News & Opinion

Slow play, slower ruling clouds Solheim

Much has been made of the bizarre finish at the Solheim Cup on Sunday

VIRGINIA WATER, England – Much has been made of the bizarre finish at the Solheim Cup on Sunday (“Pettersen drops 2 stunners in Solheim Cup,” Sept. 16). What was not reported and only recently came to light is that American Danielle Kang should have been penalized for slow play in her singles match against Spain’s Carlota Ciganda.

Danielle Kang
Danielle Kang avoids a pace-of-play penalty in Danielle Kangsingles, but she and the Americans lose anyway.

Out in the first match of the final session, Kang was leading Ciganda, 1 up, as Kang faced a 15-foot birdie putt on the par-5 16th hole at Gleneagles’ PGA Centenary Course in Scotland. Kang took more than 70 seconds to play her fourth shot, which was more than the allotted 40 seconds, and was given a bad time, her second of the day. Match-play rules call for Kang to lose the hole.

Under the procedures used by the Ladies European Tour at the Solheim Cup, walking referee Kevin Feeney was with the match but not responsible for the timing.

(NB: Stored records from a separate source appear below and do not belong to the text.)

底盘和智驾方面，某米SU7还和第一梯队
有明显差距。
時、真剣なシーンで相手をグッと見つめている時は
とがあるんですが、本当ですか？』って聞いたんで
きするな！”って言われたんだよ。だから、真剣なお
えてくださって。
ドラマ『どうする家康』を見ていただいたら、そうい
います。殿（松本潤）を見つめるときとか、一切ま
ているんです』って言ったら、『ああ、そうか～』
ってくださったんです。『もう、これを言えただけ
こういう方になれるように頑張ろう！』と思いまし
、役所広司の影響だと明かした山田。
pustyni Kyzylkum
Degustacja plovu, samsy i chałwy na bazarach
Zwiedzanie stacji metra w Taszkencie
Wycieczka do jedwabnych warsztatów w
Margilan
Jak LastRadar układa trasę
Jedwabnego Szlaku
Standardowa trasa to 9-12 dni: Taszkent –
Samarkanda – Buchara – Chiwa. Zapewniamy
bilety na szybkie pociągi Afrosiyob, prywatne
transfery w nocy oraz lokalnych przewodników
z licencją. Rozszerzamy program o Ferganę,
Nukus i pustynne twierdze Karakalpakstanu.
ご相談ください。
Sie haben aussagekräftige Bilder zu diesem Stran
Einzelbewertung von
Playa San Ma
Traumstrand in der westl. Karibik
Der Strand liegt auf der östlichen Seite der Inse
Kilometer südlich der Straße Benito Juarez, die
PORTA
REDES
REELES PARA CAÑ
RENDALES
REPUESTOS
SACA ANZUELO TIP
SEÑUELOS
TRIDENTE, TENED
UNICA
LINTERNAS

Another roving official, Steve Cavanagh, was responsible for timing the group. Cavanagh notified chief referee João Pinto, who then informed both captains of the bad times.

By the time U.S. captain Juli Inkster and European counterpart Catriona Matthew were notified of the slow-play infraction, Ciganda was standing over her birdie putt, which she made to win the hole outright, rendering the penalty to be moot.

“She didn’t get any penalty on Sunday at 16,” Pinto said Tuesday here at Wentworth Club, where he will serve as a rules official for this week’s BMW PGA Championship on the European Tour.

When I pressed Pinto that I had knowledge that Kang had a second bad time in her match, his response was illogical. “I don’t think we can say it exactly that way because we were in the process of timing her, but we couldn’t inform her on the proper time, so Ciganda, she holed the putt and the hole was over.”

But if Ciganda hadn’t made the putt?

“Well, if Ciganda wouldn’t have made the putt, maybe history could have been different,” Pinto said. “But it wasn’t, so that’s the way we want things to stay.”

Pinto could not confirm when Kang received her first bad time, but it likely was near the 12th-14th holes.

Pinto explained that once he received news of the second bad time, the switching of channels on his walkie-talkie to the European and U.S. captains took too long for him then to notify the players before Ciganda’s putt.

“We informed both players on 17 tee what happened,” Pinto said. “And we also said to both players if we had time to inform previously before Carlota’s putt the story could have been different, even though the score is the same.”

Ciganda birdied two of the last three holes to defeat Kang, 1 up, as Europe rallied to win the biennial matches, 14½-13½.

Heather Daly-Donofrio, the LPGA communications chief, said through a spokesman that she had not been made aware of a slow-play issue and referred Morning Read to the LET for comment. The LET had not responded to an email inquiry seeking comment.